13. Respondent's sole witness, Nick Santeramo, an employee and officer of AAA Entertainment Corporation, testified that he was on duty on March 26, 1996 at the time the Revenue Officer conducted the inspection. He testified that the customer in AAA Amusements was, by his terms, an employee. He stated it was management's policy that, if a customer wanted to play in a room and no employee was available, management would "hire" the customer by allowing him or her to play in the room if the customer agreed to become an "employee." This individual was not paid any compensation for services rendered or required to sign a W-4 (Wage Withholding Certificate). The individual was, however, given an opportunity to enter a raffle at the end of the month whereby he might receive $50.00. Mr. Santeramo testified no records were kept as to the "employee/individual's" name, hours of "duty" or address. Mr. Santeramo further testified that he and AAA Entertainment Corp. were found in violation of S.C. Code Ann. § 12-21-2804(A)(Supp. 1996) and the one employee requirement of 27 S.C. Code Ann. Regs. 117-190 (Supp. 1996) in the case of South Carolina Department of Revenue v. AAA Entertainment Corp., et al, Docket No. 96-ALJ-17-0122-CC (September 19, 1996).

14. On July 23, 1997, the Department amended its citation to include Tropics Inc. and William Blaylock (see Petitioner's Exhibit 1-1 through 1-9, Department's Final Determination). This determination also included, as a basis for the violation, the failure of Respondents to have the required firewalls in the video game rooms, AAA Amusements and Mickey's Pub (see Petitioner's Exhibit 1-4 and 1-5).

15. The testimony of Revenue Officers Muckenfuss and Sanders is unrefuted that the three rooms AAA Amusements, Northridge Driftwood, and Mickey's Pub were open for business on March 26, 1996 when the Revenue Officers conducted their inspection at the location. I find that there were no employees in or assigned to the rooms titled Northridge Driftwood and AAA Amusement at the time of the inspection. I further find that the rooms AAA Amusements and Mickey's Pub met the building code of Hilton Head Island.



CONCLUSIONS OF LAW


Based on the foregoing Findings of Fact, I conclude, as a matter of law, the following:

1. This matter is properly before the Administrative Law Judge Division pursuant to the provisions of Chapter 23, Title 1 and S.C. Code Ann. § 12-4-30 (D) (Supp. 1996)

## Task goal
Write the next part of the ruling on the video game room inspection, continuing from its last line.

## Data shown
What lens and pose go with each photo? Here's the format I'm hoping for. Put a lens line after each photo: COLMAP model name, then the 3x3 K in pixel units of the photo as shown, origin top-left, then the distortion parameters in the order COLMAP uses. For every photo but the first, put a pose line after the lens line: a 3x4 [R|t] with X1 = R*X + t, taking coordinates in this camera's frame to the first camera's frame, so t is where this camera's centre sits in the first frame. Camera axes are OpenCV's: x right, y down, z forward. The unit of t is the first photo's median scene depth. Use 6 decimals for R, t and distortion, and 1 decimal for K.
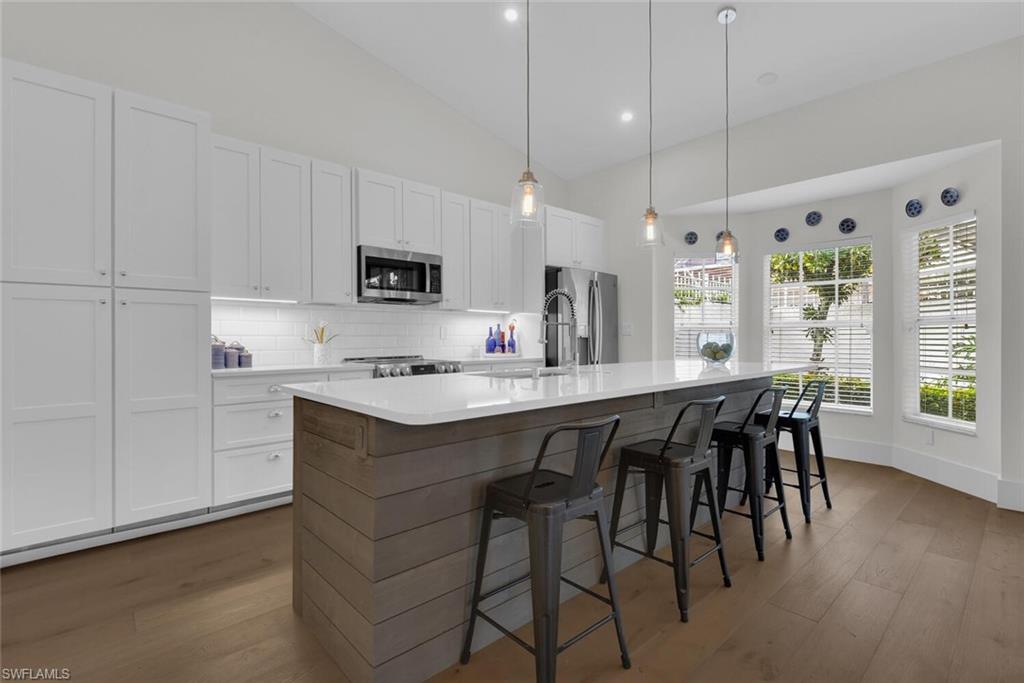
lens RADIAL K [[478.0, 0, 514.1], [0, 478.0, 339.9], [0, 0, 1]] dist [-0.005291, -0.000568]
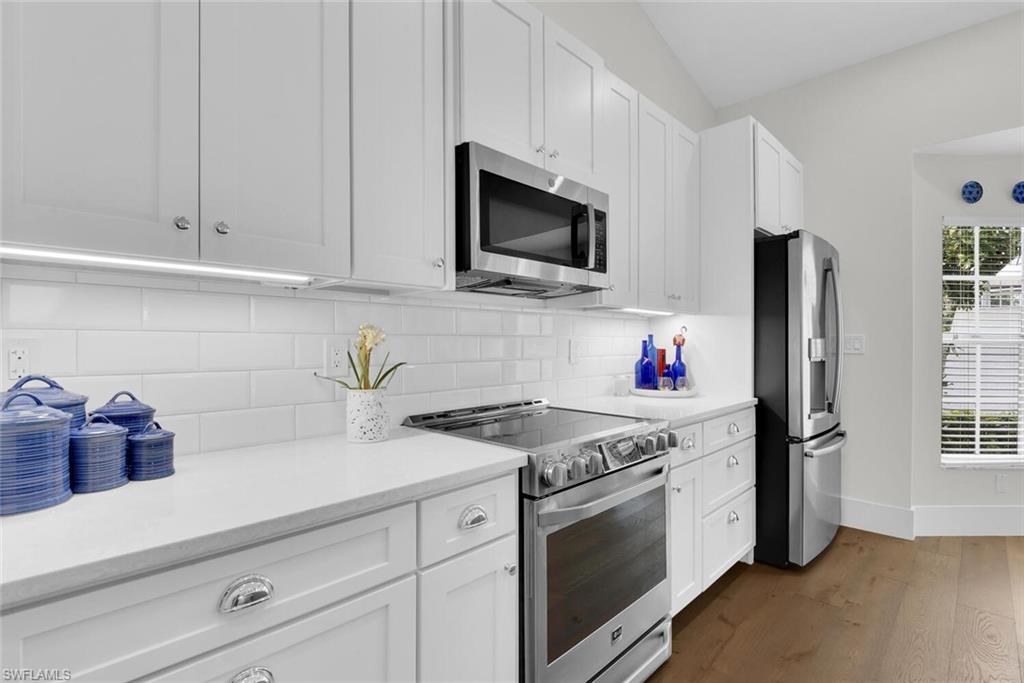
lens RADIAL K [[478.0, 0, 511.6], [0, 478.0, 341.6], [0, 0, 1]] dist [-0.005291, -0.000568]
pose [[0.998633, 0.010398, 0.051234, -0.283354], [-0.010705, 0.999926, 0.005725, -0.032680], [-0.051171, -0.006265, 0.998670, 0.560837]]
---
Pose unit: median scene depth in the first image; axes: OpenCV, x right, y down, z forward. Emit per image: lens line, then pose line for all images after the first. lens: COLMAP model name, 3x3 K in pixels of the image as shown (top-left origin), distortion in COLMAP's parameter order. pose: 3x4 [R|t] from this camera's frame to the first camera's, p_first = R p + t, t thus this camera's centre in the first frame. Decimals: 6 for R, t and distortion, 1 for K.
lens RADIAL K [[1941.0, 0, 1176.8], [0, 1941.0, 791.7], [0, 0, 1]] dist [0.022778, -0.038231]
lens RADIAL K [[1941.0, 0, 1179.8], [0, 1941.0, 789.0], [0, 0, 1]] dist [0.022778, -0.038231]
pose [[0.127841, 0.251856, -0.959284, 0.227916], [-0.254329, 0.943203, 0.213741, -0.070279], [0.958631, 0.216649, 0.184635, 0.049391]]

## Exercise result
2. The Video Game Machines Act, which regulates video poker machine activity in South Carolina, was enacted in 1993 and became effective on July 1, 1993. This Act is codified at S.C. Code Ann. § 12-21-2770 et seq. (Supp. 1996).

3. S.C. Code Ann. § 12-21-2804(A) provides:

No person shall apply for, maintain, or permit to be used, and the commission shall not allow to be maintained, permits or licenses for the operation of more than eight machines authorized under Section 12-21-2720(A)(3) at a single place or premises for the period beginning July 1, 1993, and ending July 1, 1994. After July 1, 1994, the commission may not issue nor authorize to be maintained any licenses or permits for more than five machines authorized under S.C. Code Ann. Section 12-21-2720(A)(3) at a single place or premises.

4. Machines licensed pursuant to the provisions of S.C. Code Ann. § 12-21-2720(A)(3) include video games with a free play feature operated by a slot in which a coin or thing of value is deposited. S.C. Code Ann. § 12-21-2720 (Supp. 1996).

5. Pursuant to S.C. Code Ann. § 12-21-2798 (Supp. 1996), the Department is authorized to promulgate regulations to assist in the administration and enforcement of the Video Game Machines Act.

6. 27 S.C. Code Ann. Regs. 117-190 (Supp. 1996) defines "single place" or "premises" as set forth at S.C. Code Ann. § 12-21-2804(A):

The Video Game Machines Act, found in Article 20, Chapter 21 of Title 12 limits the number of machines that may be located at a "single place or premises."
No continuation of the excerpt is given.